- [Extracted entries]:
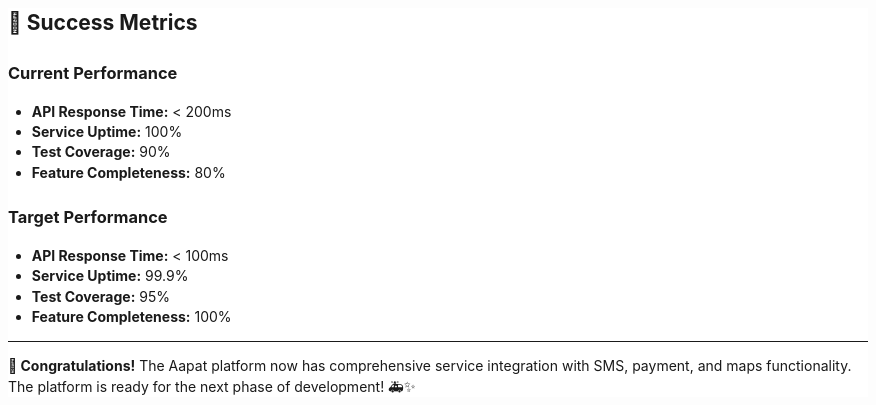 ## 🎯 **Success Metrics**

### **Current Performance**
- **API Response Time:** < 200ms
- **Service Uptime:** 100%
- **Test Coverage:** 90%
- **Feature Completeness:** 80%

### **Target Performance**
- **API Response Time:** < 100ms
- **Service Uptime:** 99.9%
- **Test Coverage:** 95%
- **Feature Completeness:** 100%

---

**🎉 Congratulations!** The Aapat platform now has comprehensive service integration with SMS, payment, and maps functionality. The platform is ready for the next phase of development! 🚑✨
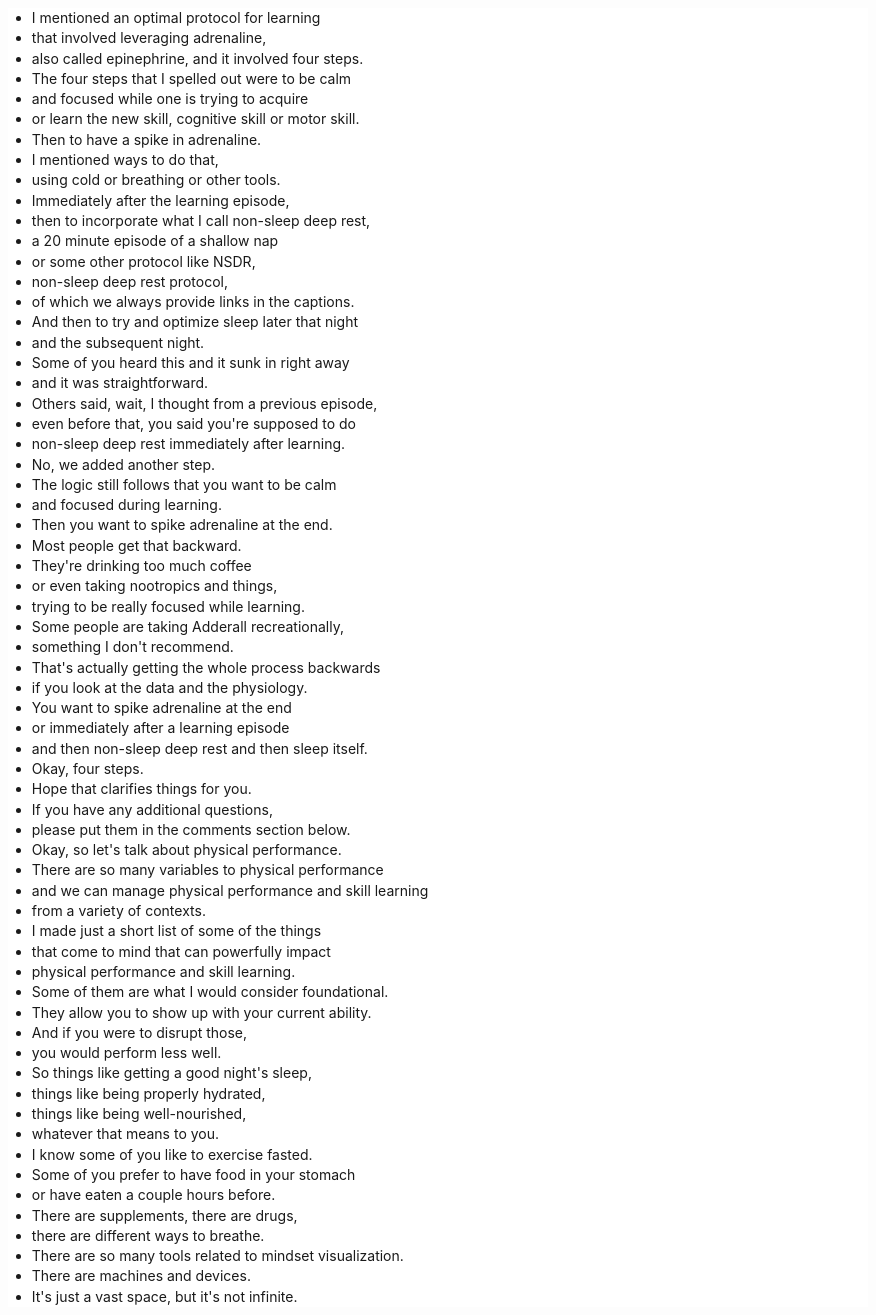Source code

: *  I mentioned an optimal protocol for learning
*  that involved leveraging adrenaline,
*  also called epinephrine, and it involved four steps.
*  The four steps that I spelled out were to be calm
*  and focused while one is trying to acquire
*  or learn the new skill, cognitive skill or motor skill.
*  Then to have a spike in adrenaline.
*  I mentioned ways to do that,
*  using cold or breathing or other tools.
*  Immediately after the learning episode,
*  then to incorporate what I call non-sleep deep rest,
*  a 20 minute episode of a shallow nap
*  or some other protocol like NSDR,
*  non-sleep deep rest protocol,
*  of which we always provide links in the captions.
*  And then to try and optimize sleep later that night
*  and the subsequent night.
*  Some of you heard this and it sunk in right away
*  and it was straightforward.
*  Others said, wait, I thought from a previous episode,
*  even before that, you said you're supposed to do
*  non-sleep deep rest immediately after learning.
*  No, we added another step.
*  The logic still follows that you want to be calm
*  and focused during learning.
*  Then you want to spike adrenaline at the end.
*  Most people get that backward.
*  They're drinking too much coffee
*  or even taking nootropics and things,
*  trying to be really focused while learning.
*  Some people are taking Adderall recreationally,
*  something I don't recommend.
*  That's actually getting the whole process backwards
*  if you look at the data and the physiology.
*  You want to spike adrenaline at the end
*  or immediately after a learning episode
*  and then non-sleep deep rest and then sleep itself.
*  Okay, four steps.
*  Hope that clarifies things for you.
*  If you have any additional questions,
*  please put them in the comments section below.
*  Okay, so let's talk about physical performance.
*  There are so many variables to physical performance
*  and we can manage physical performance and skill learning
*  from a variety of contexts.
*  I made just a short list of some of the things
*  that come to mind that can powerfully impact
*  physical performance and skill learning.
*  Some of them are what I would consider foundational.
*  They allow you to show up with your current ability.
*  And if you were to disrupt those,
*  you would perform less well.
*  So things like getting a good night's sleep,
*  things like being properly hydrated,
*  things like being well-nourished,
*  whatever that means to you.
*  I know some of you like to exercise fasted.
*  Some of you prefer to have food in your stomach
*  or have eaten a couple hours before.
*  There are supplements, there are drugs,
*  there are different ways to breathe.
*  There are so many tools related to mindset visualization.
*  There are machines and devices.
*  It's just a vast space, but it's not infinite.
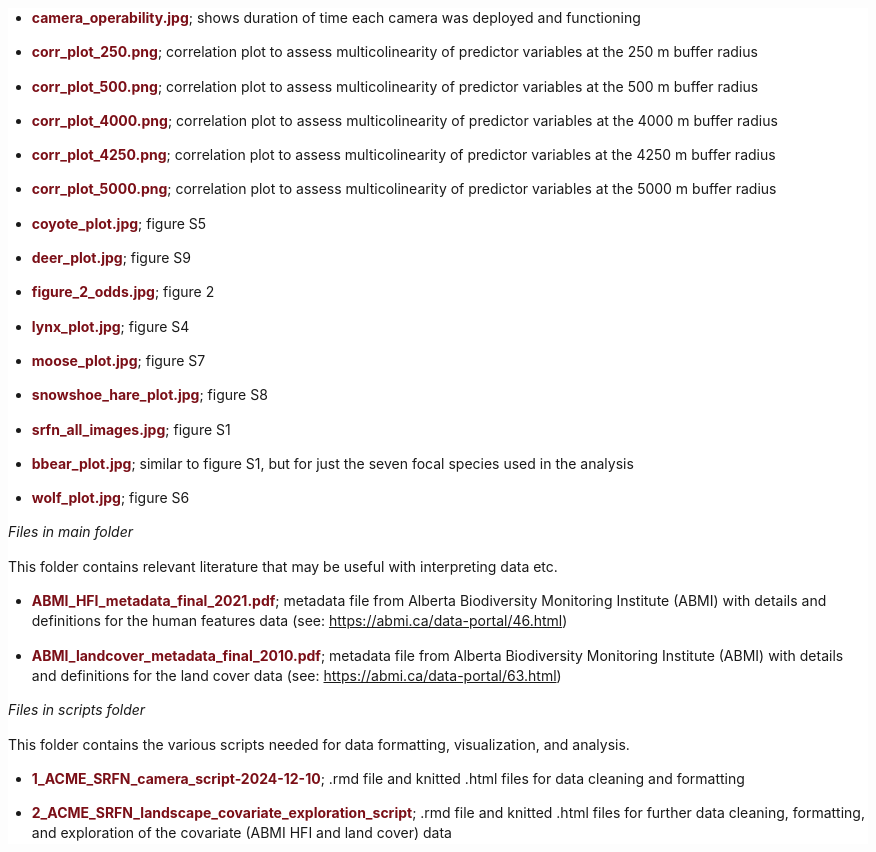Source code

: * <span style = "color: #7B0F17;">**camera_operability.jpg**</span>; shows duration of time each camera was deployed and functioning 

* <span style = "color: #7B0F17;">**corr_plot_250.png**</span>; correlation plot to assess multicolinearity of predictor variables at the 250 m buffer radius 

* <span style = "color: #7B0F17;">**corr_plot_500.png**</span>; correlation plot to assess multicolinearity of predictor variables at the 500 m buffer radius 

* <span style = "color: #7B0F17;">**corr_plot_4000.png**</span>; correlation plot to assess multicolinearity of predictor variables at the 4000 m buffer radius 

* <span style = "color: #7B0F17;">**corr_plot_4250.png**</span>; correlation plot to assess multicolinearity of predictor variables at the 4250 m buffer radius 

* <span style = "color: #7B0F17;">**corr_plot_5000.png**</span>; correlation plot to assess multicolinearity of predictor variables at the 5000 m buffer radius 

* <span style = "color: #7B0F17;">**coyote_plot.jpg**</span>; figure S5 

* <span style = "color: #7B0F17;">**deer_plot.jpg**</span>; figure S9 

* <span style = "color: #7B0F17;">**figure_2_odds.jpg**</span>; figure 2 

* <span style = "color: #7B0F17;">**lynx_plot.jpg**</span>; figure S4 

* <span style = "color: #7B0F17;">**moose_plot.jpg**</span>; figure S7  

* <span style = "color: #7B0F17;">**snowshoe_hare_plot.jpg**</span>; figure S8   

* <span style = "color: #7B0F17;">**srfn_all_images.jpg**</span>; figure S1 

* <span style = "color: #7B0F17;">**bbear_plot.jpg**</span>; similar to figure S1, but for just the seven focal species used in the analysis  

* <span style = "color: #7B0F17;">**wolf_plot.jpg**</span>; figure S6 


*Files in main folder*

This folder contains relevant literature that may be useful with interpreting data etc.  

* <span style = "color: #7B0F17;">**ABMI_HFI_metadata_final_2021.pdf**</span>; metadata file from Alberta Biodiversity Monitoring Institute (ABMI) with details and definitions for the human features data (see: https://abmi.ca/data-portal/46.html) 

* <span style = "color: #7B0F17;">**ABMI_landcover_metadata_final_2010.pdf**</span>; metadata file from Alberta Biodiversity Monitoring Institute (ABMI) with details and definitions for the land cover data (see: https://abmi.ca/data-portal/63.html) 



*Files in scripts folder* 

This folder contains the various scripts needed for data formatting, visualization, and analysis.   

* <span style = "color: #7B0F17;">**1_ACME_SRFN_camera_script-2024-12-10**</span>; .rmd file and knitted .html files for data cleaning and formatting 

* <span style = "color: #7B0F17;">**2_ACME_SRFN_landscape_covariate_exploration_script**</span>; .rmd file and knitted .html files for further data cleaning, formatting, and exploration of the covariate (ABMI HFI and land cover) data 
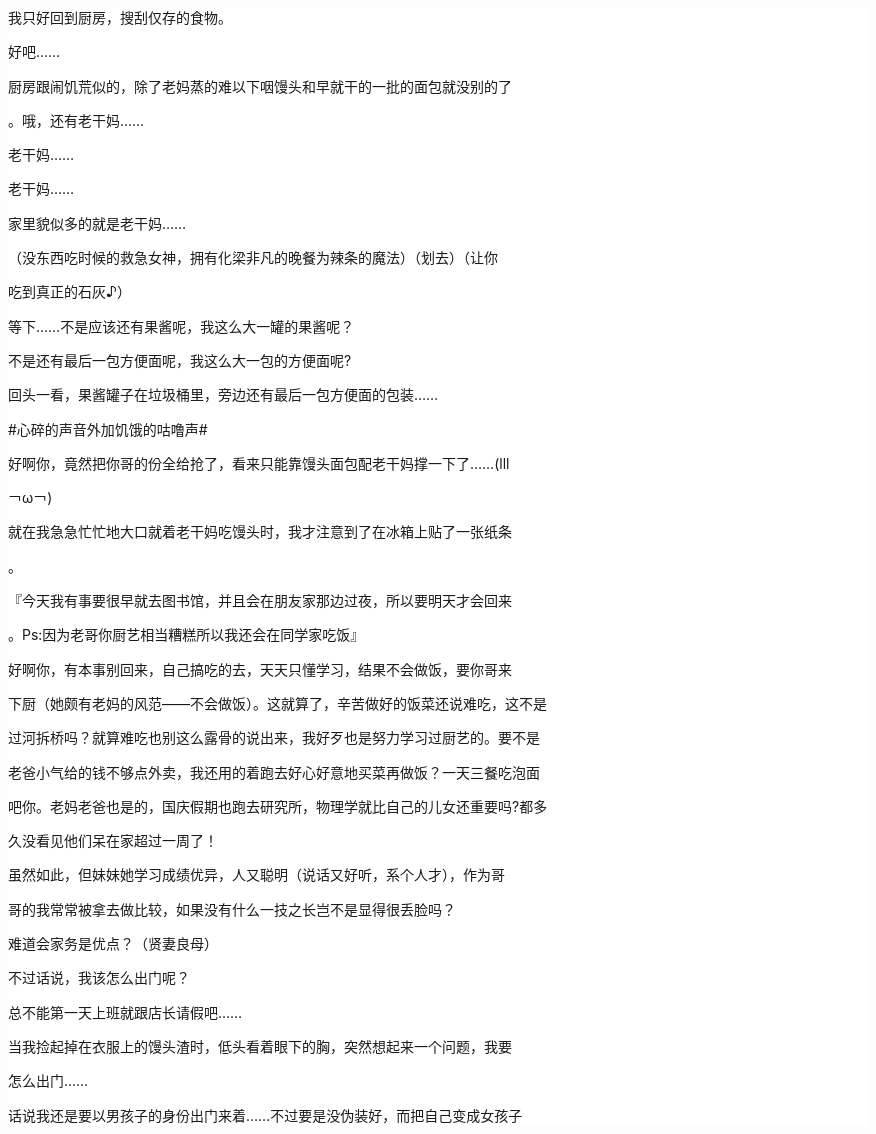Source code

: 我只好回到厨房，搜刮仅存的食物。

好吧……

厨房跟闹饥荒似的，除了老妈蒸的难以下咽馒头和早就干的一批的面包就没别的了

。哦，还有老干妈……

老干妈……

老干妈……

家里貌似多的就是老干妈……

（没东西吃时候的救急女神，拥有化梁非凡的晚餐为辣条的魔法）（划去）（让你

吃到真正的石灰♪）

等下……不是应该还有果酱呢，我这么大一罐的果酱呢？

不是还有最后一包方便面呢，我这么大一包的方便面呢?

回头一看，果酱罐子在垃圾桶里，旁边还有最后一包方便面的包装……

#心碎的声音外加饥饿的咕噜声#

好啊你，竟然把你哥的份全给抢了，看来只能靠馒头面包配老干妈撑一下了……(lll

￢ω￢)

就在我急急忙忙地大口就着老干妈吃馒头时，我才注意到了在冰箱上贴了一张纸条

。

『今天我有事要很早就去图书馆，并且会在朋友家那边过夜，所以要明天才会回来

。Ps:因为老哥你厨艺相当糟糕所以我还会在同学家吃饭』

好啊你，有本事别回来，自己搞吃的去，天天只懂学习，结果不会做饭，要你哥来

下厨（她颇有老妈的风范——不会做饭）。这就算了，辛苦做好的饭菜还说难吃，这不是

过河拆桥吗？就算难吃也别这么露骨的说出来，我好歹也是努力学习过厨艺的。要不是

老爸小气给的钱不够点外卖，我还用的着跑去好心好意地买菜再做饭？一天三餐吃泡面

吧你。老妈老爸也是的，国庆假期也跑去研究所，物理学就比自己的儿女还重要吗?都多

久没看见他们呆在家超过一周了！

虽然如此，但妹妹她学习成绩优异，人又聪明（说话又好听，系个人才），作为哥

哥的我常常被拿去做比较，如果没有什么一技之长岂不是显得很丢脸吗？

难道会家务是优点？（贤妻良母）

不过话说，我该怎么出门呢？

总不能第一天上班就跟店长请假吧……

当我捡起掉在衣服上的馒头渣时，低头看着眼下的胸，突然想起来一个问题，我要

怎么出门……

话说我还是要以男孩子的身份出门来着……不过要是没伪装好，而把自己变成女孩子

- [Problem statement]:
Reproduce every line above word for word, leaving the pictures out of your answer.

- [Solution to the problem]:
 ## 🎯 **Success Metrics**

### **Current Performance**
- **API Response Time:** < 200ms
- **Service Uptime:** 100%
- **Test Coverage:** 90%
- **Feature Completeness:** 80%

### **Target Performance**
- **API Response Time:** < 100ms
- **Service Uptime:** 99.9%
- **Test Coverage:** 95%
- **Feature Completeness:** 100%

---

**🎉 Congratulations!** The Aapat platform now has comprehensive service integration with SMS, payment, and maps functionality. The platform is ready for the next phase of development! 🚑✨
Source code

: *  I mentioned an optimal protocol for learning
*  that involved leveraging adrenaline,
*  also called epinephrine, and it involved four steps.
*  The four steps that I spelled out were to be calm
*  and focused while one is trying to acquire
*  or learn the new skill, cognitive skill or motor skill.
*  Then to have a spike in adrenaline.
*  I mentioned ways to do that,
*  using cold or breathing or other tools.
*  Immediately after the learning episode,
*  then to incorporate what I call non-sleep deep rest,
*  a 20 minute episode of a shallow nap
*  or some other protocol like NSDR,
*  non-sleep deep rest protocol,
*  of which we always provide links in the captions.
*  And then to try and optimize sleep later that night
*  and the subsequent night.
*  Some of you heard this and it sunk in right away
*  and it was straightforward.
*  Others said, wait, I thought from a previous episode,
*  even before that, you said you're supposed to do
*  non-sleep deep rest immediately after learning.
*  No, we added another step.
*  The logic still follows that you want to be calm
*  and focused during learning.
*  Then you want to spike adrenaline at the end.
*  Most people get that backward.
*  They're drinking too much coffee
*  or even taking nootropics and things,
*  trying to be really focused while learning.
*  Some people are taking Adderall recreationally,
*  something I don't recommend.
*  That's actually getting the whole process backwards
*  if you look at the data and the physiology.
*  You want to spike adrenaline at the end
*  or immediately after a learning episode
*  and then non-sleep deep rest and then sleep itself.
*  Okay, four steps.
*  Hope that clarifies things for you.
*  If you have any additional questions,
*  please put them in the comments section below.
*  Okay, so let's talk about physical performance.
*  There are so many variables to physical performance
*  and we can manage physical performance and skill learning
*  from a variety of contexts.
*  I made just a short list of some of the things
*  that come to mind that can powerfully impact
*  physical performance and skill learning.
*  Some of them are what I would consider foundational.
*  They allow you to show up with your current ability.
*  And if you were to disrupt those,
*  you would perform less well.
*  So things like getting a good night's sleep,
*  things like being properly hydrated,
*  things like being well-nourished,
*  whatever that means to you.
*  I know some of you like to exercise fasted.
*  Some of you prefer to have food in your stomach
*  or have eaten a couple hours before.
*  There are supplements, there are drugs,
*  there are different ways to breathe.
*  There are so many tools related to mindset visualization.
*  There are machines and devices.
*  It's just a vast space, but it's not infinite.
Source code

: * <span style = "color: #7B0F17;">**camera_operability.jpg**</span>; shows duration of time each camera was deployed and functioning 

* <span style = "color: #7B0F17;">**corr_plot_250.png**</span>; correlation plot to assess multicolinearity of predictor variables at the 250 m buffer radius 

* <span style = "color: #7B0F17;">**corr_plot_500.png**</span>; correlation plot to assess multicolinearity of predictor variables at the 500 m buffer radius 

* <span style = "color: #7B0F17;">**corr_plot_4000.png**</span>; correlation plot to assess multicolinearity of predictor variables at the 4000 m buffer radius 

* <span style = "color: #7B0F17;">**corr_plot_4250.png**</span>; correlation plot to assess multicolinearity of predictor variables at the 4250 m buffer radius 

* <span style = "color: #7B0F17;">**corr_plot_5000.png**</span>; correlation plot to assess multicolinearity of predictor variables at the 5000 m buffer radius 

* <span style = "color: #7B0F17;">**coyote_plot.jpg**</span>; figure S5 

* <span style = "color: #7B0F17;">**deer_plot.jpg**</span>; figure S9 

* <span style = "color: #7B0F17;">**figure_2_odds.jpg**</span>; figure 2 

* <span style = "color: #7B0F17;">**lynx_plot.jpg**</span>; figure S4 

* <span style = "color: #7B0F17;">**moose_plot.jpg**</span>; figure S7  

* <span style = "color: #7B0F17;">**snowshoe_hare_plot.jpg**</span>; figure S8   

* <span style = "color: #7B0F17;">**srfn_all_images.jpg**</span>; figure S1 

* <span style = "color: #7B0F17;">**bbear_plot.jpg**</span>; similar to figure S1, but for just the seven focal species used in the analysis  

* <span style = "color: #7B0F17;">**wolf_plot.jpg**</span>; figure S6 


*Files in main folder*

This folder contains relevant literature that may be useful with interpreting data etc.  

* <span style = "color: #7B0F17;">**ABMI_HFI_metadata_final_2021.pdf**</span>; metadata file from Alberta Biodiversity Monitoring Institute (ABMI) with details and definitions for the human features data (see: https://abmi.ca/data-portal/46.html) 

* <span style = "color: #7B0F17;">**ABMI_landcover_metadata_final_2010.pdf**</span>; metadata file from Alberta Biodiversity Monitoring Institute (ABMI) with details and definitions for the land cover data (see: https://abmi.ca/data-portal/63.html) 



*Files in scripts folder* 

This folder contains the various scripts needed for data formatting, visualization, and analysis.   

* <span style = "color: #7B0F17;">**1_ACME_SRFN_camera_script-2024-12-10**</span>; .rmd file and knitted .html files for data cleaning and formatting 

* <span style = "color: #7B0F17;">**2_ACME_SRFN_landscape_covariate_exploration_script**</span>; .rmd file and knitted .html files for further data cleaning, formatting, and exploration of the covariate (ABMI HFI and land cover) data 
Source code

: 我只好回到厨房，搜刮仅存的食物。

好吧……

厨房跟闹饥荒似的，除了老妈蒸的难以下咽馒头和早就干的一批的面包就没别的了

。哦，还有老干妈……

老干妈……

老干妈……

家里貌似多的就是老干妈……

（没东西吃时候的救急女神，拥有化梁非凡的晚餐为辣条的魔法）（划去）（让你

吃到真正的石灰♪）

等下……不是应该还有果酱呢，我这么大一罐的果酱呢？

不是还有最后一包方便面呢，我这么大一包的方便面呢?

回头一看，果酱罐子在垃圾桶里，旁边还有最后一包方便面的包装……

#心碎的声音外加饥饿的咕噜声#

好啊你，竟然把你哥的份全给抢了，看来只能靠馒头面包配老干妈撑一下了……(lll

￢ω￢)

就在我急急忙忙地大口就着老干妈吃馒头时，我才注意到了在冰箱上贴了一张纸条

。

『今天我有事要很早就去图书馆，并且会在朋友家那边过夜，所以要明天才会回来

。Ps:因为老哥你厨艺相当糟糕所以我还会在同学家吃饭』

好啊你，有本事别回来，自己搞吃的去，天天只懂学习，结果不会做饭，要你哥来

下厨（她颇有老妈的风范——不会做饭）。这就算了，辛苦做好的饭菜还说难吃，这不是

过河拆桥吗？就算难吃也别这么露骨的说出来，我好歹也是努力学习过厨艺的。要不是

老爸小气给的钱不够点外卖，我还用的着跑去好心好意地买菜再做饭？一天三餐吃泡面

吧你。老妈老爸也是的，国庆假期也跑去研究所，物理学就比自己的儿女还重要吗?都多

久没看见他们呆在家超过一周了！

虽然如此，但妹妹她学习成绩优异，人又聪明（说话又好听，系个人才），作为哥

哥的我常常被拿去做比较，如果没有什么一技之长岂不是显得很丢脸吗？

难道会家务是优点？（贤妻良母）

不过话说，我该怎么出门呢？

总不能第一天上班就跟店长请假吧……

当我捡起掉在衣服上的馒头渣时，低头看着眼下的胸，突然想起来一个问题，我要

怎么出门……

话说我还是要以男孩子的身份出门来着……不过要是没伪装好，而把自己变成女孩子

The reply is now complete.